Aldborough Castle was a medieval earthwork fortification located in Aldborough, North Yorkshire. The remains of the structure, primarily a circular mound known as Studforth Hill, are situated within the boundaries of the former Roman town of Isurium Brigantum.

== Origins ==
A royal charter from around 1115 mentions a castello de Aldeburgo granted to the monks of St. Martin of Albemarle. However, this may refer instead to Skipsea Castle, as there is no archaeological or documentary evidence of a substantial stone structure at Aldborough. The remains are interpreted as a timber motte or ringwork castle likely dating from the late 11th or early 12th century.

== Decline and abandonment ==
Following the return of the estate to the Crown, there are no further references to fortification or occupation at the site. Archaeological assessments indicate the absence of masonry, and only earthworks remain.

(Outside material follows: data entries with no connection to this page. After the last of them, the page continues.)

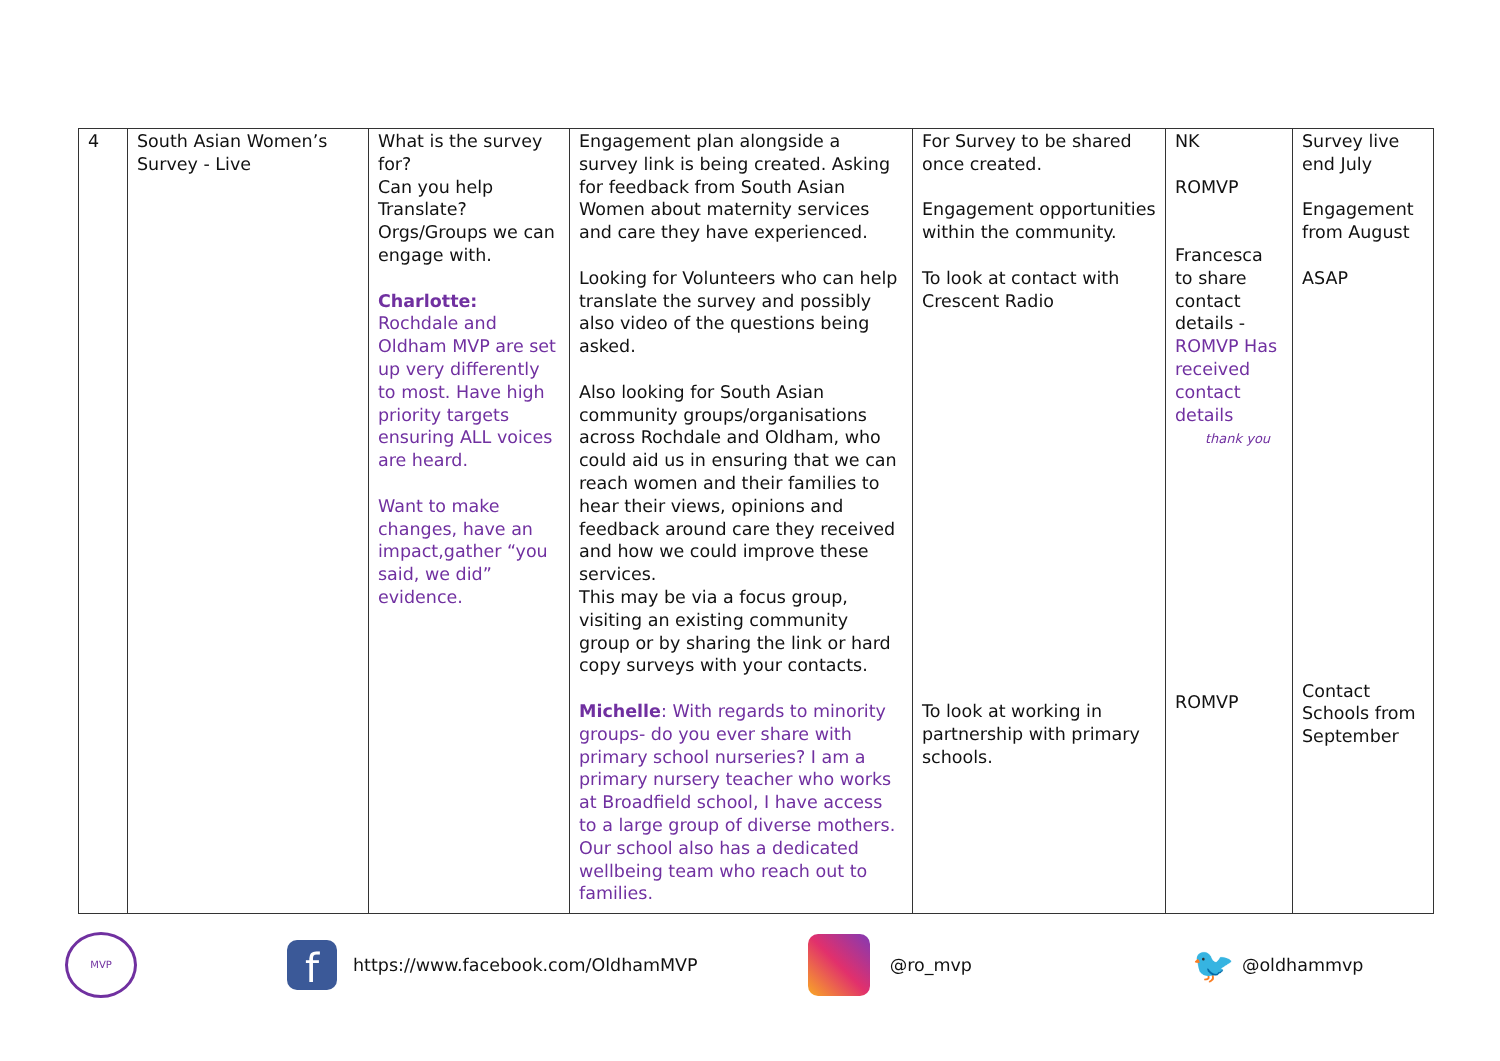| 4 | South Asian Women’s Survey - Live | What is the survey for? Can you help Translate? Orgs/Groups we can engage with. Charlotte: Rochdale and Oldham MVP are set up very differently to most. Have high priority targets ensuring ALL voices are heard. Want to make changes, have an impact,gather “you said, we did” evidence. | Engagement plan alongside a survey link is being created. Asking for feedback from South Asian Women about maternity services and care they have experienced. Looking for Volunteers who can help translate the survey and possibly also video of the questions being asked. Also looking for South Asian community groups/organisations across Rochdale and Oldham, who could aid us in ensuring that we can reach women and their families to hear their views, opinions and feedback around care they received and how we could improve these services. This may be via a focus group, visiting an existing community group or by sharing the link or hard copy surveys with your contacts. Michelle : With regards to minority groups- do you ever share with primary school nurseries? I am a primary nursery teacher who works at Broadfield school, I have access to a large group of diverse mothers. Our school also has a dedicated wellbeing team who reach out to families. | For Survey to be shared once created. Engagement opportunities within the community. To look at contact with Crescent Radio To look at working in partnership with primary schools. | NK ROMVP Francesca to share contact details - ROMVP Has received contact details thank you ROMVP | Survey live end July Engagement from August ASAP Contact Schools from September |
MVP f https://www.facebook.com/OldhamMVP @ro_mvp 🐦 @oldhammvp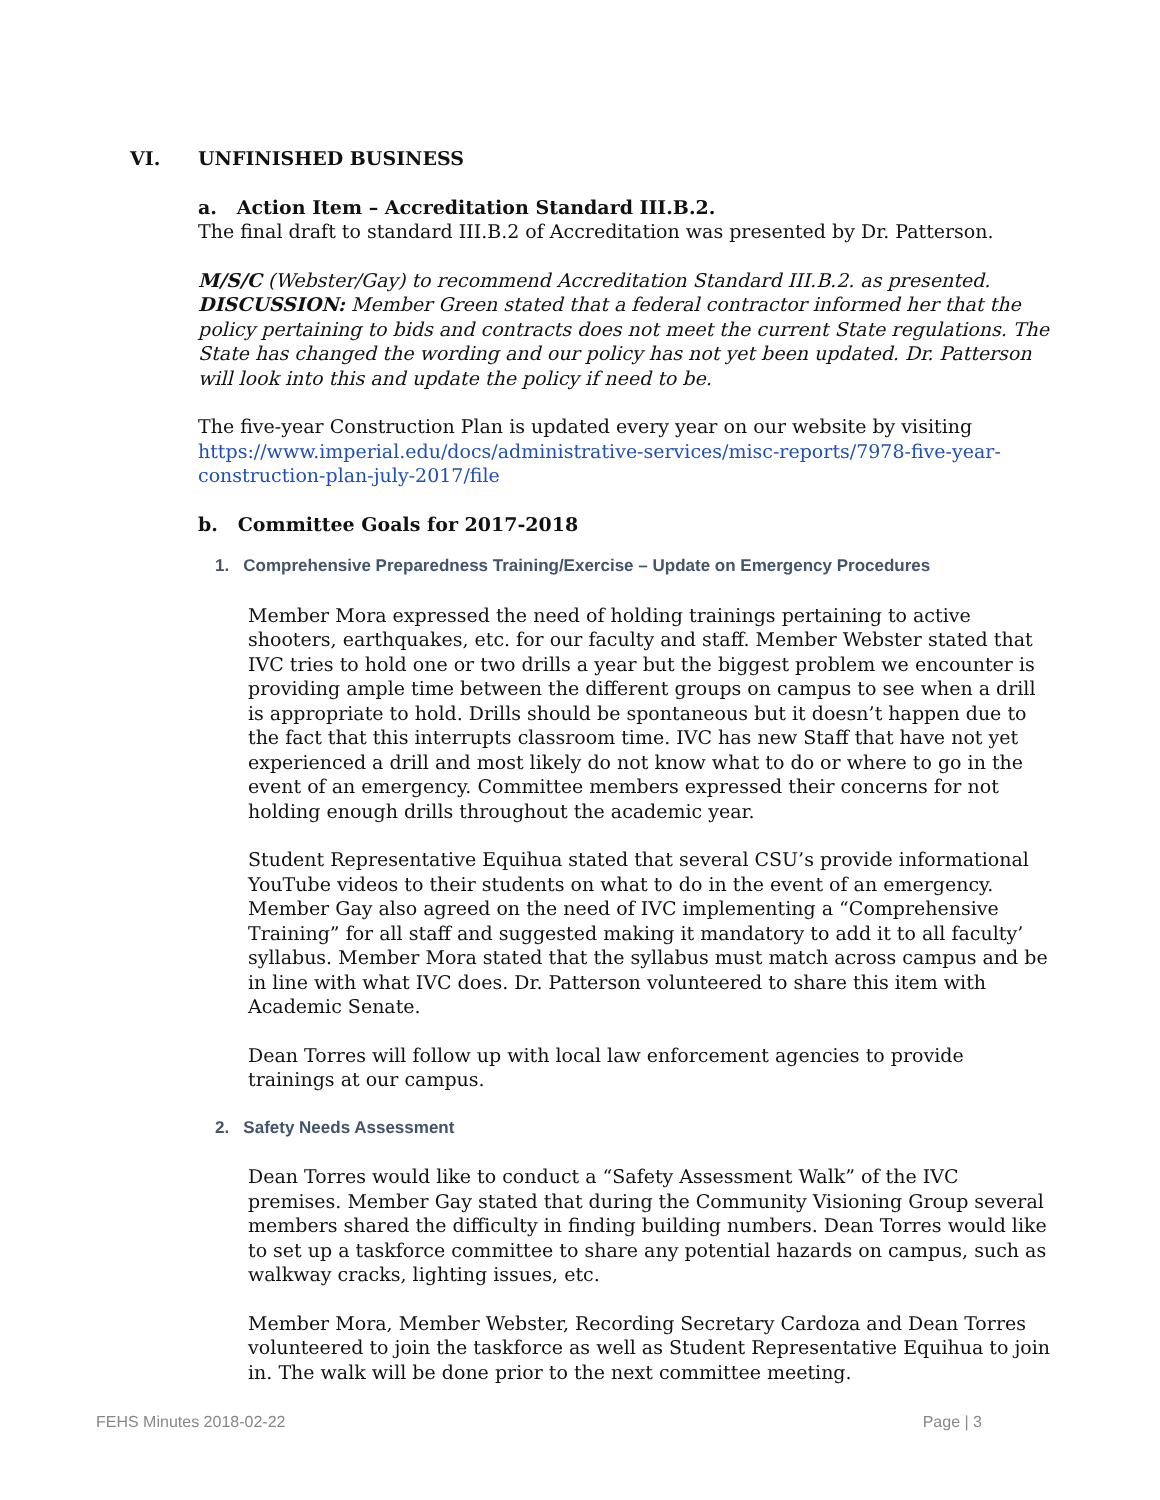VI. UNFINISHED BUSINESS
a. Action Item – Accreditation Standard III.B.2.
The final draft to standard III.B.2 of Accreditation was presented by Dr. Patterson.
M/S/C (Webster/Gay) to recommend Accreditation Standard III.B.2. as presented.
DISCUSSION: Member Green stated that a federal contractor informed her that the policy pertaining to bids and contracts does not meet the current State regulations. The State has changed the wording and our policy has not yet been updated. Dr. Patterson will look into this and update the policy if need to be.
The five-year Construction Plan is updated every year on our website by visiting https://www.imperial.edu/docs/administrative-services/misc-reports/7978-five-year-construction-plan-july-2017/file
b. Committee Goals for 2017-2018
1. Comprehensive Preparedness Training/Exercise – Update on Emergency Procedures
Member Mora expressed the need of holding trainings pertaining to active shooters, earthquakes, etc. for our faculty and staff. Member Webster stated that IVC tries to hold one or two drills a year but the biggest problem we encounter is providing ample time between the different groups on campus to see when a drill is appropriate to hold. Drills should be spontaneous but it doesn’t happen due to the fact that this interrupts classroom time. IVC has new Staff that have not yet experienced a drill and most likely do not know what to do or where to go in the event of an emergency. Committee members expressed their concerns for not holding enough drills throughout the academic year.
Student Representative Equihua stated that several CSU’s provide informational YouTube videos to their students on what to do in the event of an emergency. Member Gay also agreed on the need of IVC implementing a “Comprehensive Training” for all staff and suggested making it mandatory to add it to all faculty’ syllabus. Member Mora stated that the syllabus must match across campus and be in line with what IVC does. Dr. Patterson volunteered to share this item with Academic Senate.
Dean Torres will follow up with local law enforcement agencies to provide trainings at our campus.
2. Safety Needs Assessment
Dean Torres would like to conduct a “Safety Assessment Walk” of the IVC premises. Member Gay stated that during the Community Visioning Group several members shared the difficulty in finding building numbers. Dean Torres would like to set up a taskforce committee to share any potential hazards on campus, such as walkway cracks, lighting issues, etc.
Member Mora, Member Webster, Recording Secretary Cardoza and Dean Torres volunteered to join the taskforce as well as Student Representative Equihua to join in. The walk will be done prior to the next committee meeting.
FEHS Minutes 2018-02-22 Page | 3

During the Second World War; in February of 1944, an RCAF Lancaster bomber crash landed on the hill after it caught fire during a training flight. The entire aircrew perished.

== Earthworks ==
The surviving remains consist of a circular mound known as Studforth Hill, measuring approximately 61 metres in diameter and surrounded by a scarp. It is classified as either a motte or a ringwork. The site lies just outside the southern boundary of the former Roman town. The modern Ordnance Survey grid reference is SE 4065 6670.

== Roman context ==
The earthwork was constructed within the area of the Roman town of Isurium Brigantum, which served as the administrative centre of the Brigantes tribe during the Roman period. Archaeological evidence indicates the presence of a Roman amphitheatre near Studforth Hill, suggesting that the Norman fortification may have reused part of the earlier Roman landscape.